The Sunday Section: Book Review - 'Storm of Steel'
This is the first WW1 memoir I’ve read by a German, Ernst Jünger. He wrote this, his first book, after the war, and it was published in 1920.
According to the Telegraph’s Charles Moore: “Undoubtedly the most powerful memoir of any war I have ever read … Storm of Steel combines the most astonishing literary gifts with absorption with war in every detail. It has German loyalties and a German sensibility, but not a trace of propaganda. It is particular, yet universal … What Jünger saw and recorded was, to use his own word, ‘primordial’. It takes great art to convey that appalling simplicity.”
The translation by Michael Hofmann is very good, in my opinion; nothing jarred me out of the narrative, which flowed smoothly. It’s a straightforward account of Jünger’s experiences in the war. It begins, without any deep and meaningful introduction, with his arrival in France in 1914, aged 19, and simply states, “The train stopped at Bazancourt, a small town in Champagne, and we got out.” The book ends in 1918 when he’s back in Germany, too wounded to continue in the war, a decorated lieutenant and the youngest-ever recipient of the pour le Merite.
There is no mention of the politics of the war, or the reasons for it; there is no attempt at analysis, or laying of blame. Jünger is honest in stating that the war was one of the greatest experiences of his life, and he makes no apologies for that. There is no hatred as such for the British and French soldiers, they were simply ‘the enemy’ …
‘Throughout the war, it was always my endeavour to view my opponent without animus, and to form an opinion of him as man on the basis of the courage he showed. I would always try and seek him out in combat and kill him, and I expected nothing else from him. But never did I entertain mean thoughts of him. When prisoners fell into my hands, later on, I felt responsible for their safety, and would always do everything in my power for them.’
Because there is no self-examination on Jünger’s part, it is pretty much impossible to fathom what his rationale was; all you’re left with is the sense of someone doing the job he was trained to, and sent to, do. His economical use of the language in describing his experiences does nothing to diminish the awfulness of war. The way he describes, for example, an artillery barrage, and its effects, reads like special effects being described in a screenplay for a film; it isn’t difficult to imagine being there …
‘Twenty yards behind us, clumps of earth whirled up out of a white cloud and smacked into the boughs. The crash echoed through the woods.
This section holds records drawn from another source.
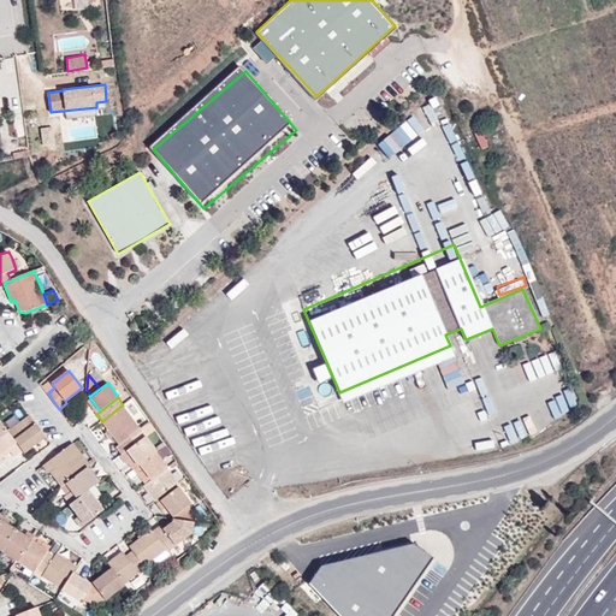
[(100,412),(90,398),(87,401),(96,414),(100,412)]
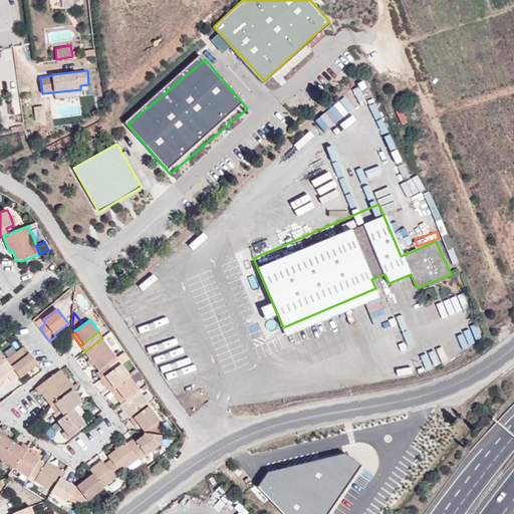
[(116,357),(101,338),(85,351),(91,359),(99,370),(97,372),(102,379),(106,376),(114,370),(109,363),(116,357)]
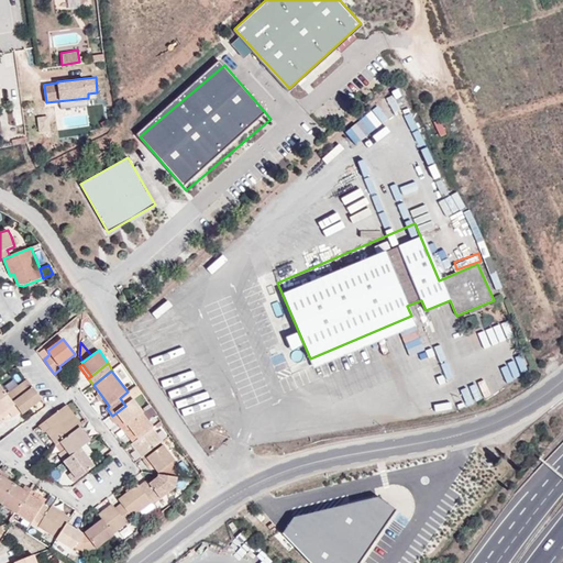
[(42,399),(28,379),(8,395),(21,411),(23,414),(42,399)]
Stricken eyes looked at each other, bodies pressed themselves into the ground with a humbling sensation of powerlessness to do anything else. Explosion followed explosion. Choking gases drifted through the undergrowth, smoke obscured the treetops, trees and branches came crashing to the ground, screams. We leaped up and ran blindly, chased by lightnings and crushing air pressure, from tree to tree, looking for cover, skirting around giant tree trunks like frightened game. A dugout where many men had taken shelter, and which I too was running towards, took a direct hit that ripped up the planking and sent heavy timbers spinning through the air.’
There is no mention of family, except when he learns that his beloved brother, Fritz, has been wounded ...
'Out of the blue, Sandvoss asked me if I'd heard about my brother. The reader may imagine my consternation when I learned that he'd taken part in the night attack, and had been reported missing. He was the dearest to my heart, a feeling of appalling, irreplaceable loss opened up in front of me.'
Jünger’s desperate endeavours to get his brother to safety makes for emotional reading.
Interestingly, the book also includes the same scene, retold, from Fritz’s point of view ...
‘Suddenly, bespattered with mud from his boots to his helmet, a young officer burst in. It was my brother, Ernst, who at regimental HQ the day before had been feared dead. We greeted one another and smiled, a little stiffly, with the emotion. He looked about him and then looked at me with concern. His eyes were filled with tears. We might both be members of the same regiment, true, but even then this reunion on the battlefield had something rare and wonderful about it, and the recollection of it has remained precious to me.'
Recovering from the wounds he suffered, which eventually saw him sent home, Jünger counted the number of wounds he’d received over the years:
… ‘Leaving out trifles such as ricochets and grazes, I was hit at least fourteen times, these being five bullets, two shell splinters, one shrapnel ball, four hand-grenade splinters and two bullet splinters, which, with entry and exit wounds, left me an even twenty scars. In the course of this war, where so much of the firing was done blindly into empty space, I still managed to get myself targeted no fewer than eleven times …’
Personally, I don’t believe this book should be disregarded simply because the author was German. It gives a very honest account of what it was like to fight in a war like the First World War, and what that experience does to a person. And it is that honesty which makes this book one that should be mandatory reading for anyone interested in war and its effects on the soldier.